Selected excerpt:
□ □ □ □ □
Fixing divergent changesets

David Douard david.douard at logilab.fr
Thu Nov 13 16:37:59 UTC 2014


On 11/13/2014 04:40 PM, MHarbison at attotech.com wrote:
> Now that I've shot myself in the foot, I understand what I did wrong, and am
> wondering what options I have for fixing this.
> 
> I had a graph like this:
> 
> o -- o -- A -- o -- o ...
> 
> I intended to split A apart, so I updated to A, amended it, and then reverted the
> files back to A and committed, so that I had something like this:
> 
> o -- o -- A' -- B
>             \
>              A -- o -- o
> 
> Thinking I could then manually record that this was a split, I tried:
> 
> $ hg kill A -s B
> 1 changesets pruned
> 2 new divergent changesets
> 
> Oops.

Nothing wrong here, no reason to oops.

What you got here is then:

o -- o -- A' -- B
            \  /
             A -- o1 -- o2
  
means A is obsoleted by 2 new changesets (A' and B), but the remaining of your code 
history is still on A, which is obsolete, thus unstable. So everything is OK but need 
a bit of cleaning.

> So I tried this:
> 
> $ hg evolve
> abort: conflict rewriting. can't choose destination

'hg evolve' don't know what to do (there is no "one obvious solution", some heuristics 
might be implemented, but not yet available). 

But *you* know how to fix it, *you* know that the remaining of your code history should 
now live on the top of B. So be it:

  hg rebase -s o1 -d B

And you're done, no more instability. Coffe time.

As a user of evolve since the very beginning, I don't trust 'hg evolve' a lot, so I almost 
always resolve my instability problems by rebasing.


Cheers,

David Douard



> I must have done something else when I first ran into this, because while I got
> the message above, I then started getting this message:
> 
> $ hg evolve
> base of divergent changeset not found (this case is not yet handled)
□ □ □ □ □
Data section:
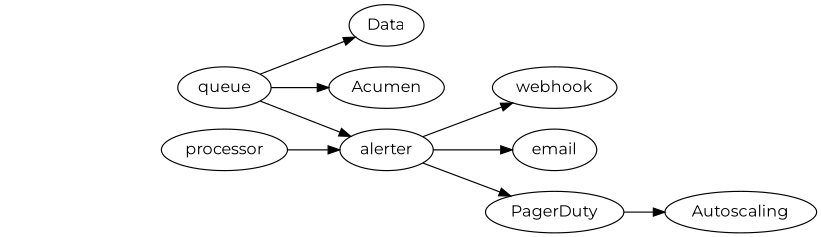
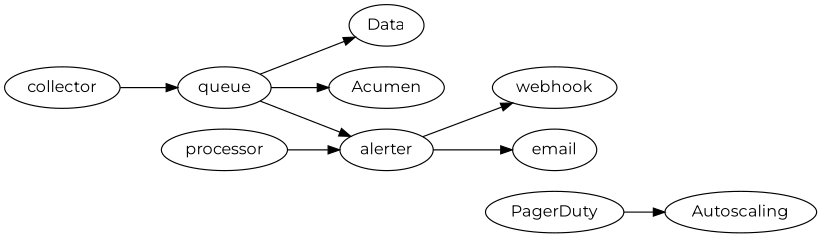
  digraph {
    fontname=Montserrat
    rankdir=LR
    node [fontname=Montserrat]
    edge [fontname=Montserrat]
+   collector
    queue
    Data
    Acumen
    alerter
    processor
    webhook
    email
    PagerDuty
    Autoscaling
+   collector -> queue
    queue -> Data
    queue -> Acumen
    queue -> alerter
    alerter -> webhook
    alerter -> email
-   alerter -> PagerDuty
    processor -> alerter
    PagerDuty -> Autoscaling
  }
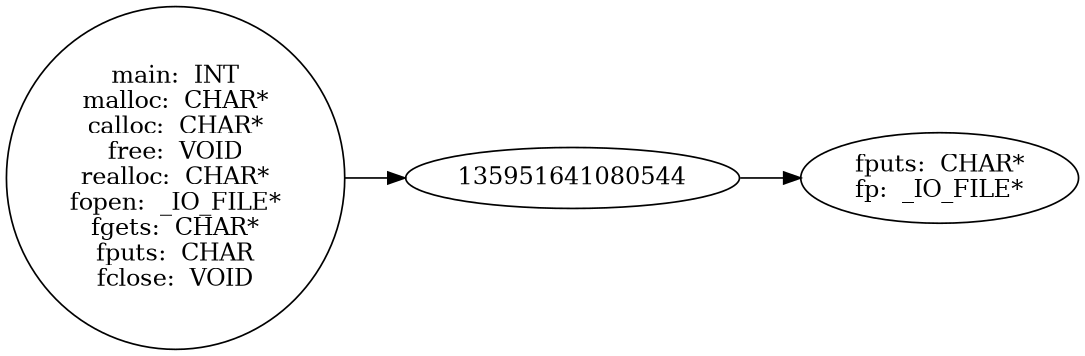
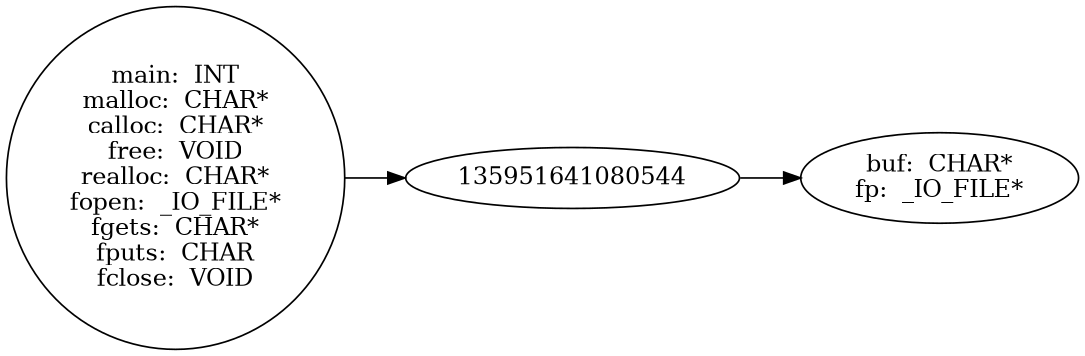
□ □ □ □ □
Exercise task 1:
For each statement, say whether it agrees with the reply about divergent changesets, answering yes or no and quoting the deciding words: (a) Running hg evolve aborted with a message about conflict rewriting. (b) The replier mainly relies on hg evolve to resolve instability. (c) The kill command reported that two changesets were pruned.
Exercise task 2:
Which command does the reply about divergent changesets give for moving the rest of the code history on top of B?
The listing has no connection to the reply about divergent changesets.

Exercise result 1:
(a) Yes: "abort: conflict rewriting. can't choose destination"
(b) No: "I don't trust 'hg evolve' a lot, so I almost always resolve my instability problems by rebasing."
(c) No: "1 changesets pruned"

Exercise result 2:
hg rebase -s o1 -d B